Семен вернулся в каюту и сел на койку, как был, в плаще и фуражке. Каюта перестала быть его домом.
Двигатель зататакал реже. Ход сбавили, наверно, до тех пор, пока не будет принято решение. Вскоре появились Феликс и Ризнич. Капитан прошел к столу, а Феликс остался у порога.
— Неужели вы так плохо себя чувствуете, Барков? — спросил Ризнич. Он хотел, видно, чтобы в голосе звучала заботливость. Но в нем были тревога и что-то похожее на презрение и жалость одновременно. Феликс хмуро вертел в руках фуражку.
— Может быть, дотянете до Олюторки, Барков? Там есть врач...

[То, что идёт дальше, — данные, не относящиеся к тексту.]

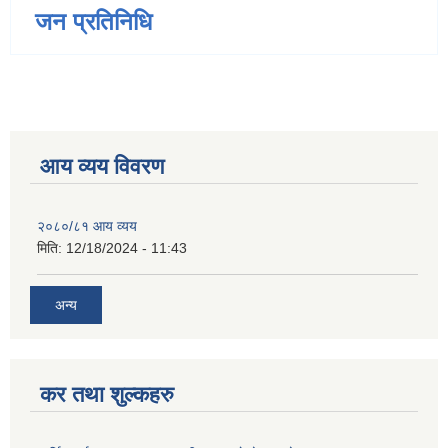
जन प्रतिनिधि
आय व्यय विवरण
२०८०/८१ आय व्यय
मिति:
12/18/2024 - 11:43
अन्य
कर तथा शुल्कहरु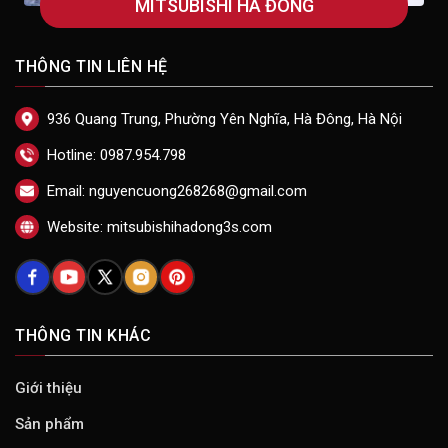
MITSUBISHI HÀ ĐÔNG
THÔNG TIN LIÊN HỆ
936 Quang Trung, Phường Yên Nghĩa, Hà Đông, Hà Nội
Hotline: 0987.954.798
Email: nguyencuong268268@gmail.com
Website: mitsubishihadong3s.com
THÔNG TIN KHÁC
Giới thiệu
Sản phẩm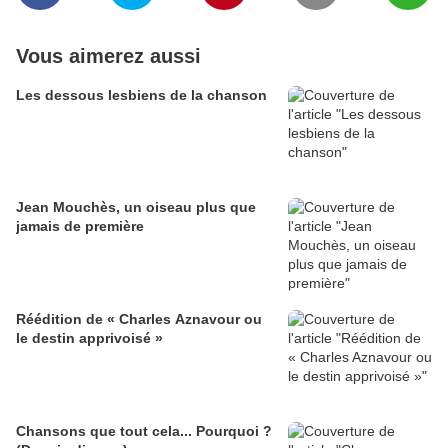
Vous aimerez aussi
Les dessous lesbiens de la chanson
Jean Mouchès, un oiseau plus que
jamais de première
Réédition de « Charles Aznavour ou
le destin apprivoisé »
Chansons que tout cela... Pourquoi ?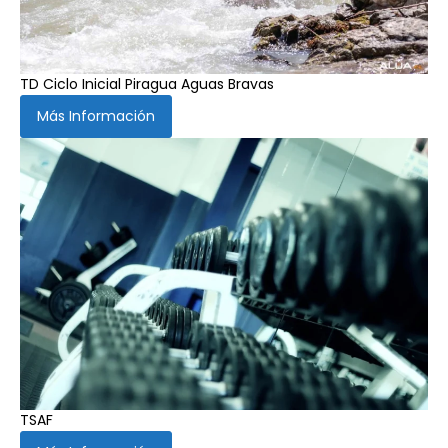
TD Ciclo Inicial Piragua Aguas Bravas
Más Información
TSAF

Семен отрицательно покачал головой.
— Я не могу идти с вами, капитан.
— Почему вы молчали в порту?
Пришел Табаков. Сопя и мягко дыша, он протиснулся в каюту и грузно сел рядом с Барковым. От Табакова пахло машиной и потом. Семен затосковал еще острее.
— Так, — сухо подытожил Ризнич. — Старший помощник, идем в порт. Распорядитесь.
В дверях Ризнич обернулся. Он не очень-то верил тому, что Семен заболел. Капитан искал его глаза, но Семен не смотрел на него.